SURVIVE THE STORM: How weather balloons are key in forecasting

Besides satellite and radar meteorologists use a weather balloon to find out what’s happening the atmosphere. Here’s how it works.

"It’s one actually primary tools the national weather service uses in part of their forecasting," said Gene Hatch, National Weather Service Meteorologist. "The instrument package that balloon carries in the atmosphere sends back atmospheric data.”

Gene Hatch, meteorologist at the Springfield National Weather Service office says a latex balloon is tied to a radiosonde. “The instrument package with the temperature sensor and the humidity sensor are just on this little boom here,” Hatch said. The sensors record the temperature, humidity, pressure, wind direction and wind speed at every level of the air.
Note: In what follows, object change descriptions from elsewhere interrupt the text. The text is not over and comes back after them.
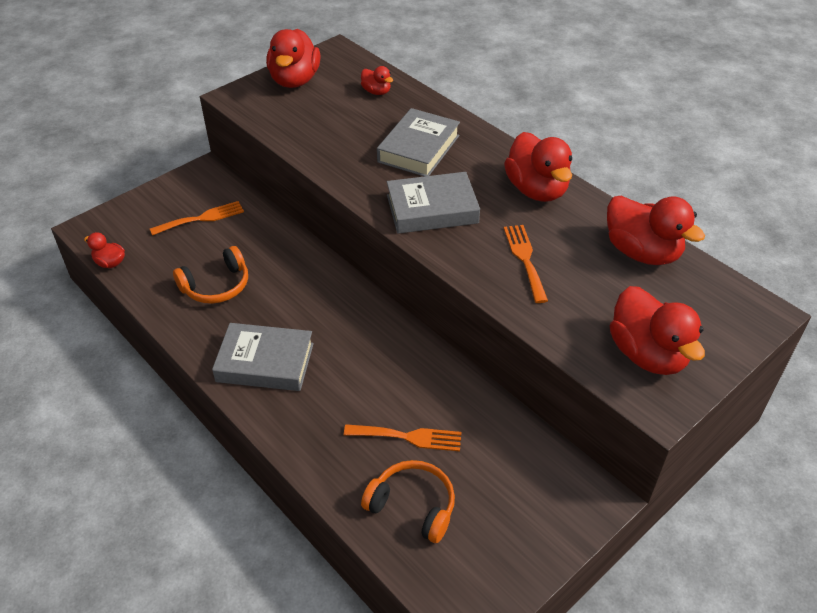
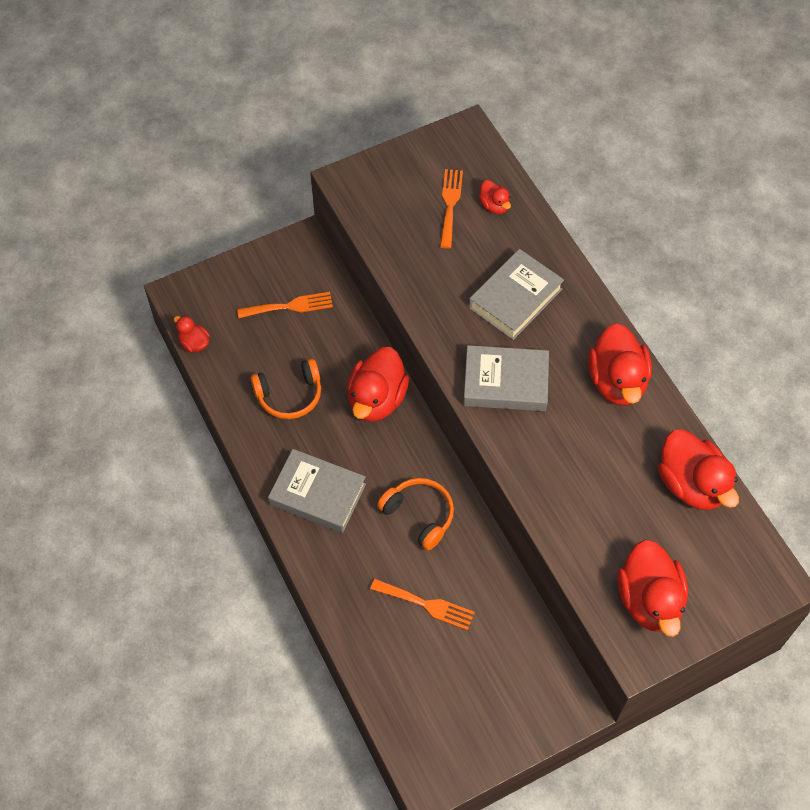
camera: 15 degrees right, 15 degrees up
(295, 80) = (413, 169): red duck -> red duck (377, 399)
(412, 506) = (412, 672): orange headphones -> orange headphones (419, 515)
(525, 259) = (575, 465): orange fork -> orange fork (450, 204)

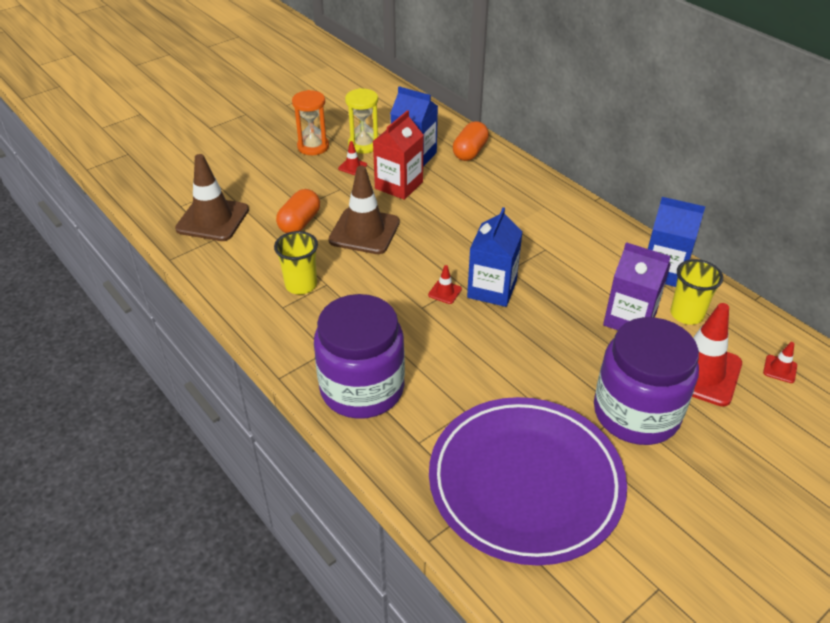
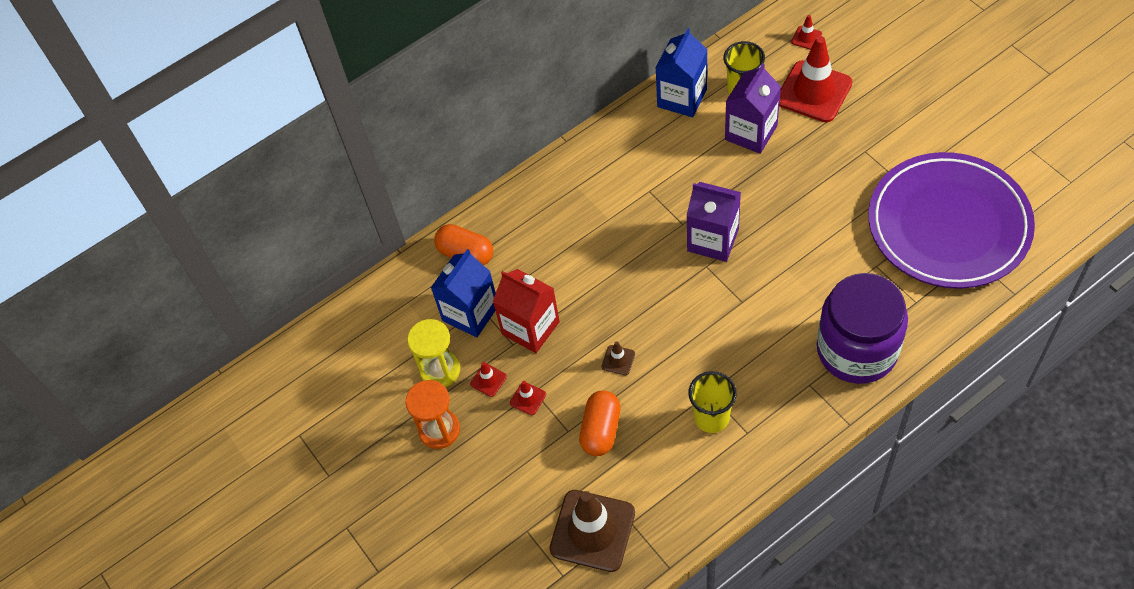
camera: 80 degrees left, 15 degrees up
(299, 222) = (601, 430): orange capsule -> orange capsule turned 75 degrees clockwise
(364, 231) = (618, 360): brown traffic cone -> brown traffic cone, size x0.42
(445, 292) = (718, 281): red traffic cone -> red traffic cone (528, 398)
(492, 289) = (713, 240): blue carton -> purple carton
(636, 413) = (865, 142): purple jar -> none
“Without this information we would gather from the radiosonde that we release every day we actually would have very limited information that we would be able to put in the to the weather models,” said Hatch. Balloon launches are done twice a day.

It's filled with 1500 grams of hydrogen. Then the radiosonde is attached. “This train that we do needs to be at least 100 feet long,” Hatch explains. The balloon will travel up in the atmosphere for about an hour and a half. As it rises it expands, reaching the size of a two story house before it pops at around 100,000 feet. Within seconds it’s up thousands of feet.

The data is relayed back to the upper air antenna. From there it’s decoded and downloaded. “Sometimes in less than 10 or 15 minutes that information will be processed,”said Hatch.

It’s displayed in a graph form that’s called a sounding on a weather chart. “The red line here. This is actually the temperature as this goes up in the atmosphere," Hatch shows. "You can actually see an inversion where the temps warm with height.”

It’s essential during rapidly changing conditions. Once the balloon pops a parachute guides it back to earth.

If you find a radiosonde there’s a prepaid package on the inside. Just mail it back to the national weather service and they’ll recycle it.